A economia global acertou o passo da recuperação, apontou ontem o Fundo Monetário Internacional em seu "Perspectivas da Economia Mundial". Vários dos fatores que provocaram uma retomada lenta e incerta nos países avançados estão saindo de cena, como a demanda fraca, pressões deflacionárias e políticas fiscais restritivas. A reação dos preços das commodities, para a qual o estímulo ao crédito na China teve força determinante, permitiu melhoria substancial no desempenho dos países emergentes. O FMI ainda vê que o balanço de risco pende para o lado negativo, mas a trajetória atual é a mais promissora desde a crise de 2008. "A primavera está no ar da economia global", disse há poucos dias a diretora-gerente do Fundo, Christine Lagarde.
A economia mundial deve crescer 3,5% no ano e 3,6% em 2018. O comércio global, após avançar em 2016 ao menor ritmo desde 2009 (2,2%), se expandirá a taxa alinhada à do PIB mundial. A projeção é de crescimento de 3,8% e 3,9% no biênio. A dinâmica para os próximos anos não mudou. Os países emergentes ditarão dois terços do crescimento, embora sua recuperação, estimulada pelas commodities, esteja sendo mais fraca do que previsto, ao contrário dos países desenvolvidos. A economia americana está em boa forma e a europeia deve crescer modestamente acima de seu potencial em 2017 e 2018. Mas, regra geral, a taxa de crescimento médio de todos esses países será inferior ao de antes da crise de 2008.
Os países emergentes terão média de expansão de 4,5% em 2017 e 4,8% em 2018, mas a América Latina ficará muito abaixo disso (1,1% e 2%) devido à péssima performance do Brasil e modesta expansão mexicana. O FMI reduziu de 0,5% para 0,2% o crescimento do Brasil neste ano e cravou 1,7% para o ano que vem. A projeção para a expansão no último trimestre de 2017 em relação ao de 2016 não destoa muito, porém, da feita pelas autoridades brasileiras - 2%.
No geral, há até otimismo com o país, cuja recuperação, segundo o FMI, será apoiada por fatores que ainda não estão assegurados, como a "redução da incerteza política" e o "progresso adicional da agenda de reformas", além do já consolidado "relaxamento da política monetária". Mas o FMI recomenda que se tomem medidas para "redução antecipada" do déficit público. Em outros documentos, o Fundo sugeriu corte mais forte de gastos e, quando a economia der sinais plenos de recuperação, aumento de impostos.
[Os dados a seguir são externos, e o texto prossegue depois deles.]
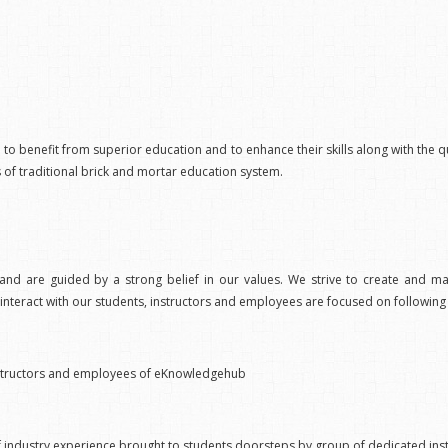
h to benefit from superior education and to enhance their skills along with the qual
s of traditional brick and mortar education system.
nd are guided by a strong belief in our values. We strive to create and mai
teract with our students, instructors and employees are focused on following 
r instructors and employees of eKnowledgehub
 of industry experience brought to students doorsteps by group of dedicated ins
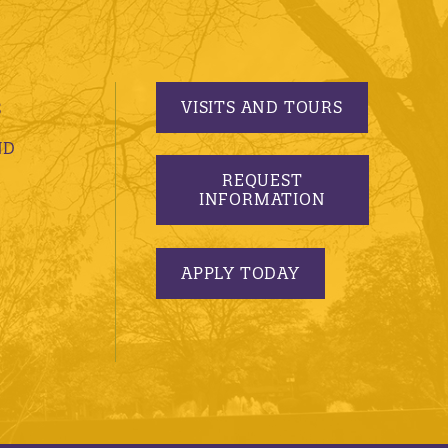
VISITS AND TOURS
S
ND
REQUEST
INFORMATION
APPLY TODAY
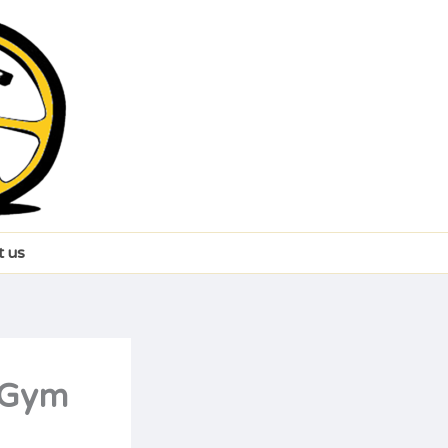
t us
t Gym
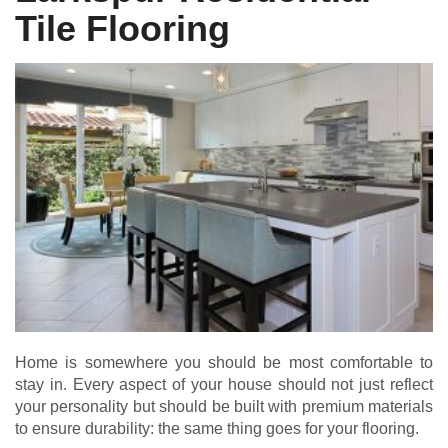
Tile Flooring
Home is somewhere you should be most comfortable to
stay in. Every aspect of your house should not just reflect
your personality but should be built with premium materials
to ensure durability: the same thing goes for your flooring.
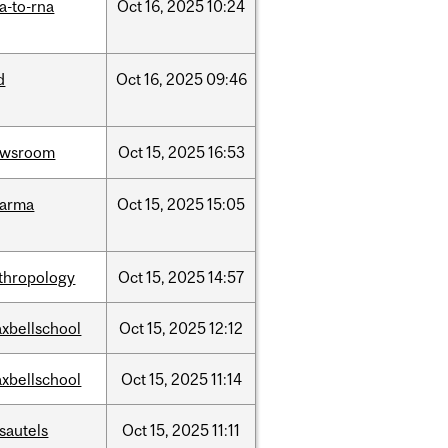
a-to-rna
Oct
16,
2025
10:24
d
Oct
16,
2025
09:46
ewsroom
Oct
15,
2025
16:53
harma
Oct
15,
2025
15:05
thropology
Oct
15,
2025
14:57
xbellschool
Oct
15,
2025
12:12
xbellschool
Oct
15,
2025
11:14
sautels
Oct
15,
2025
11:11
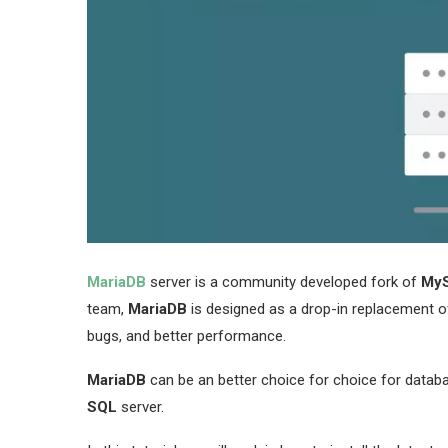
MariaDB
server is a community developed fork of
My
team,
MariaDB
is designed as a drop-in replacement 
bugs, and better performance.
MariaDB
can be an better choice for choice for databas
SQL
server.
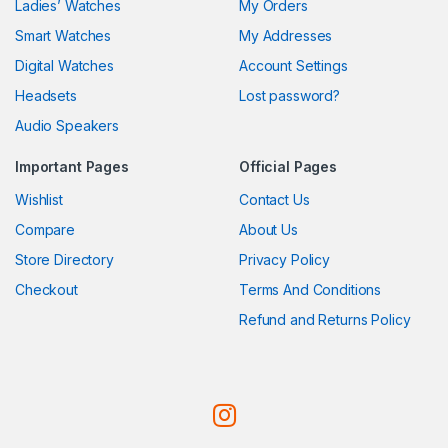
Ladies’ Watches
My Orders
Smart Watches
My Addresses
Digital Watches
Account Settings
Headsets
Lost password?
Audio Speakers
Important Pages
Official Pages
Wishlist
Contact Us
Compare
About Us
Store Directory
Privacy Policy
Checkout
Terms And Conditions
Refund and Returns Policy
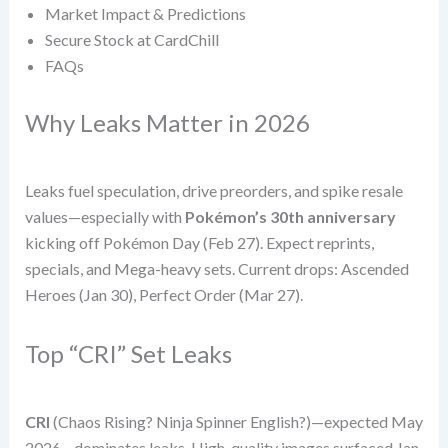
Market Impact & Predictions
Secure Stock at CardChill
FAQs
Why Leaks Matter in 2026
Leaks fuel speculation, drive preorders, and spike resale
values—especially with
Pokémon’s 30th anniversary
kicking off Pokémon Day (Feb 27). Expect reprints,
specials, and Mega-heavy sets. Current drops: Ascended
Heroes (Jan 30), Perfect Order (Mar 27).
Top “CRI” Set Leaks
CRI
(Chaos Rising? Ninja Spinner English?)—expected May
2026—dominates leaks. High-quality images surfaced Jan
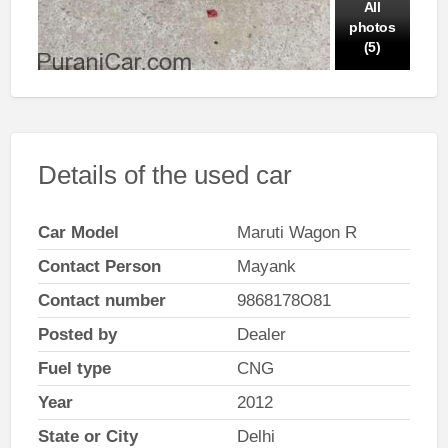
All
photos
(5)
Details of the used car
Car Model
Maruti Wagon R
Contact Person
Mayank
Contact number
9868178O81
Posted by
Dealer
Fuel type
CNG
Year
2012
State or City
Delhi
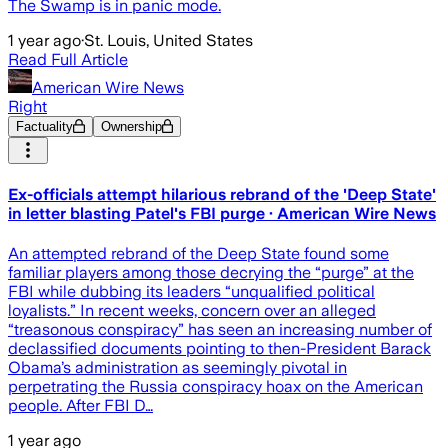
The Swamp is in panic mode.
1 year ago
·
St. Louis, United States
Read Full Article
American Wire News
Right
Factuality
Ownership
Ex-officials attempt hilarious rebrand of the 'Deep State'
in letter blasting Patel's FBI purge · American Wire News
An attempted rebrand of the Deep State found some
familiar players among those decrying the “purge” at the
FBI while dubbing its leaders “unqualified political
loyalists.” In recent weeks, concern over an alleged
“treasonous conspiracy” has seen an increasing number of
declassified documents pointing to then-President Barack
Obama’s administration as seemingly pivotal in
perpetrating the Russia conspiracy hoax on the American
people. After FBI D…
1 year ago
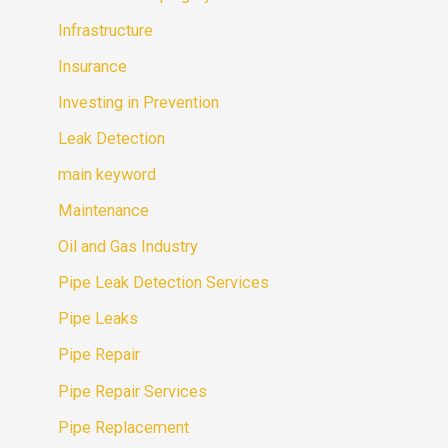
Infrastructure
Insurance
Investing in Prevention
Leak Detection
main keyword
Maintenance
Oil and Gas Industry
Pipe Leak Detection Services
Pipe Leaks
Pipe Repair
Pipe Repair Services
Pipe Replacement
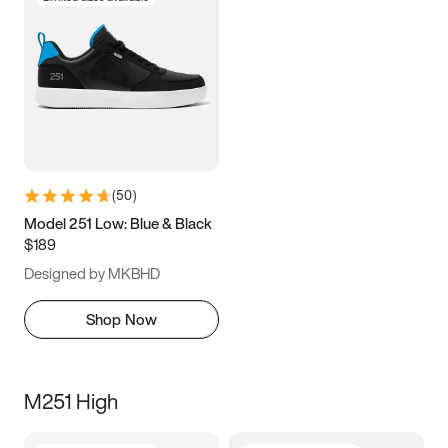
(
50
)
Model 251 Low: Blue & Black
$189
Designed by MKBHD
Shop Now
M251 High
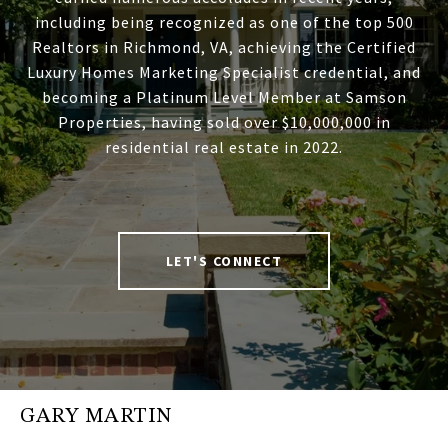
including being recognized as one of the top 500
Realtors in Richmond, VA, achieving the Certified
Luxury Homes Marketing Specialist credential, and
becoming a Platinum Level Member at Samson
Properties, having sold over $10,000,000 in
residential real estate in 2022.
LET'S CONNECT
GARY MARTIN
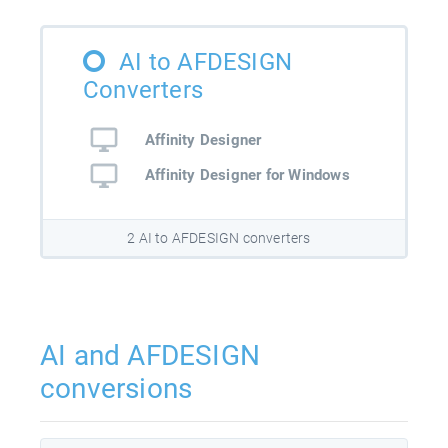
AI to AFDESIGN
Converters
Affinity Designer
Affinity Designer for Windows
2 AI to AFDESIGN converters
AI and AFDESIGN
conversions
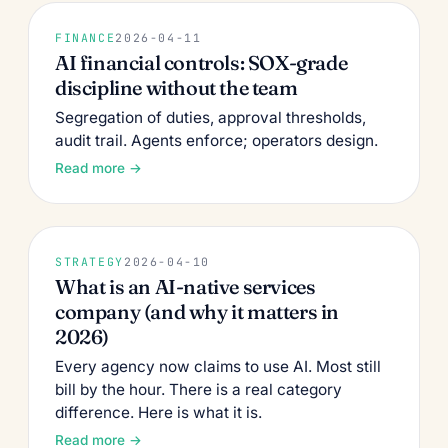
FINANCE
2026-04-11
AI financial controls: SOX-grade
discipline without the team
Segregation of duties, approval thresholds,
audit trail. Agents enforce; operators design.
Read more →
STRATEGY
2026-04-10
What is an AI-native services
company (and why it matters in
2026)
Every agency now claims to use AI. Most still
bill by the hour. There is a real category
difference. Here is what it is.
Read more →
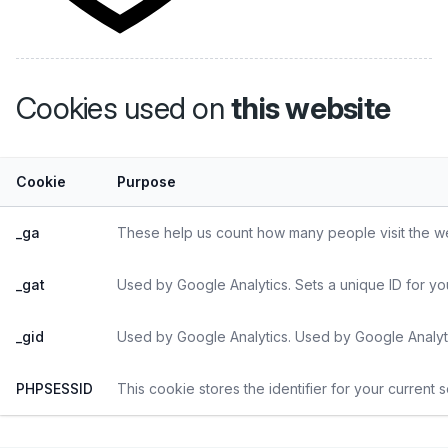
Cookies used on
this website
Cookie
Purpose
_ga
These help us count how many people visit the web
_gat
Used by Google Analytics. Sets a unique ID for yo
_gid
Used by Google Analytics. Used by Google Analyti
PHPSESSID
This cookie stores the identifier for your current 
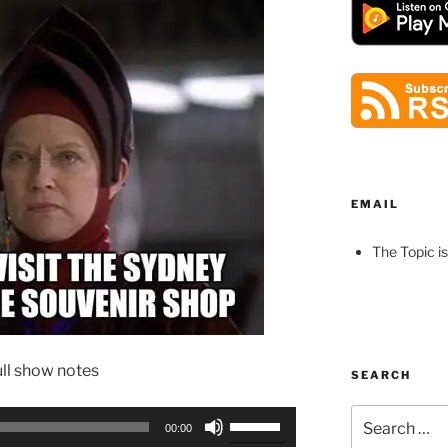
EMAIL
The Topic is
ull show notes
SEARCH
Search
Use
00:00
for:
Up/Down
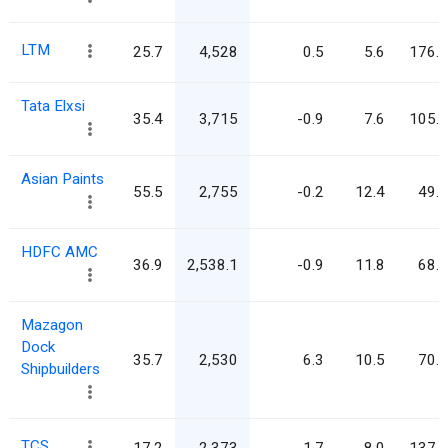
LTM
25.7
4,528
0.5
5.6
176.3
Tata Elxsi
35.4
3,715
-0.9
7.6
105.1
Asian Paints
55.5
2,755
-0.2
12.4
49.7
HDFC AMC
36.9
2,538.1
-0.9
11.8
68.7
Mazagon
Dock
35.7
2,530
6.3
10.5
70.8
Shipbuilders
TCS
17.2
2,373
-1.7
8.0
137.6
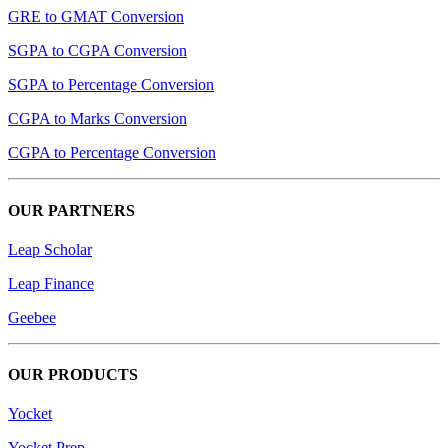
GRE to GMAT Conversion
SGPA to CGPA Conversion
SGPA to Percentage Conversion
CGPA to Marks Conversion
CGPA to Percentage Conversion
OUR PARTNERS
Leap Scholar
Leap Finance
Geebee
OUR PRODUCTS
Yocket
Yocket Prep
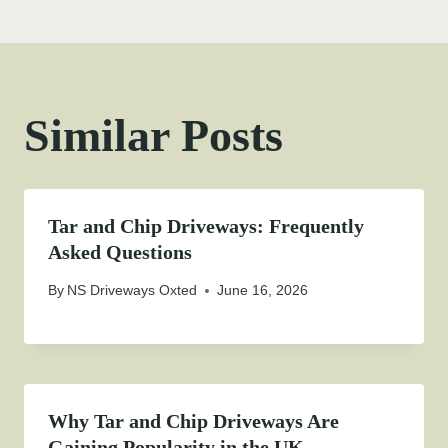
Similar Posts
Tar and Chip Driveways: Frequently
Asked Questions
By
NS Driveways Oxted
June 16, 2026
Why Tar and Chip Driveways Are
Gaining Popularity in the UK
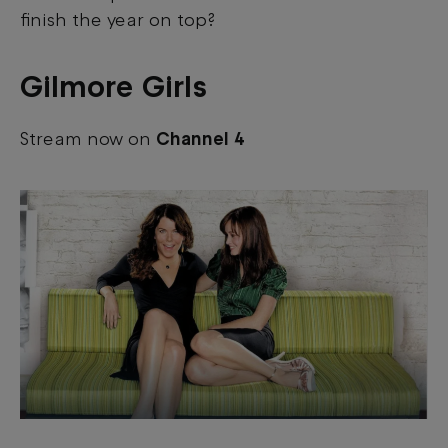
finish the year on top?
Gilmore Girls
Stream now on
Channel 4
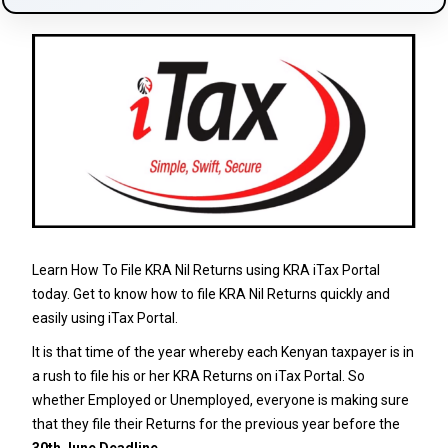
Learn How To File KRA Nil Returns using KRA iTax Portal
today. Get to know how to file KRA Nil Returns quickly and
easily using iTax Portal.
It is that time of the year whereby each Kenyan taxpayer is in
a rush to file his or her KRA Returns on iTax Portal. So
whether Employed or Unemployed, everyone is making sure
that they file their Returns for the previous year before the
30th June Deadline
.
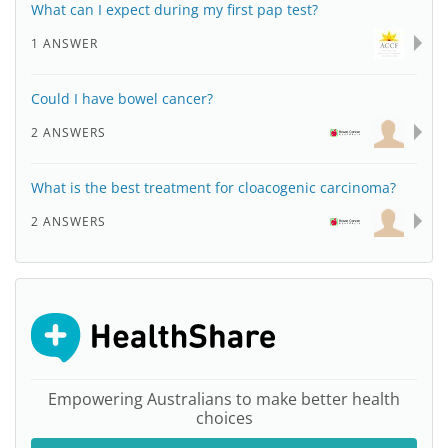
What can I expect during my first pap test?
1 ANSWER
Could I have bowel cancer?
2 ANSWERS
What is the best treatment for cloacogenic carcinoma?
2 ANSWERS
Empowering Australians to make better health
choices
Os riscos de médio prazo para a recuperação global são a baixa produtividade e os efeitos causados pela desigualdade de renda. No curto prazo, porém, as maiores ameaças vêm do imprevisível Donald Trump. Sua política protecionista ameaça reverter os benefícios da globalização e a ainda indefinida "border tax" com a qual se pretende trazer a produção de volta para os EUA pode provocar retaliações dos parceiros e infringir as regras da Organização Mundial do Comércio.
A agenda de Trump para a política fiscal vai elevar em dois pontos percentuais do PIB o déficit público americano e pode exigir uma resposta perturbadora de elevação mais rápidas dos juros pelo Fed e apreciação do dólar. O FMI ressalva que se a mexida no sistema de impostos for acompanhada de aumento da oferta agregada, seus efeitos benéficos poderão suplantar os inconvenientes do aumento do déficit fiscal.
No rol das ameaças está também a desregulamentação financeira. De novo, embora não mencionado, Trump é o personagem central. Desmanchar todo o trabalho feito para dar estabilidade financeira, como ele pretende fazer, levará outros países a seguirem o mesmo caminho, aumentando a vulnerabilidade do sistema e elevando os custos de debelar uma próxima crise.
Há o risco de que, se a taxa de juros nos Estados Unidos tiver de subir mais rapidamente, feridas mal curadas nas economias emergentes voltem a se manifestar. Da mesma forma, a China, ao não se desfazer de sua dependência de estímulos ao crédito, está abrindo terreno para ter de realizar um ajuste traumático mais à frente. A zona do euro ainda não completou a tarefa de limpar seu sistema financeiro e precisará conviver com taxas de juros muito baixas até 2018. Alguns dos países do bloco podem ter recaída em dificuldades bancárias ou de baixa demanda. Por último, mas não menos importante, estão as tensões geopolíticas, como migrações em massa por guerras civis no Oriente Médio e o terrorismo.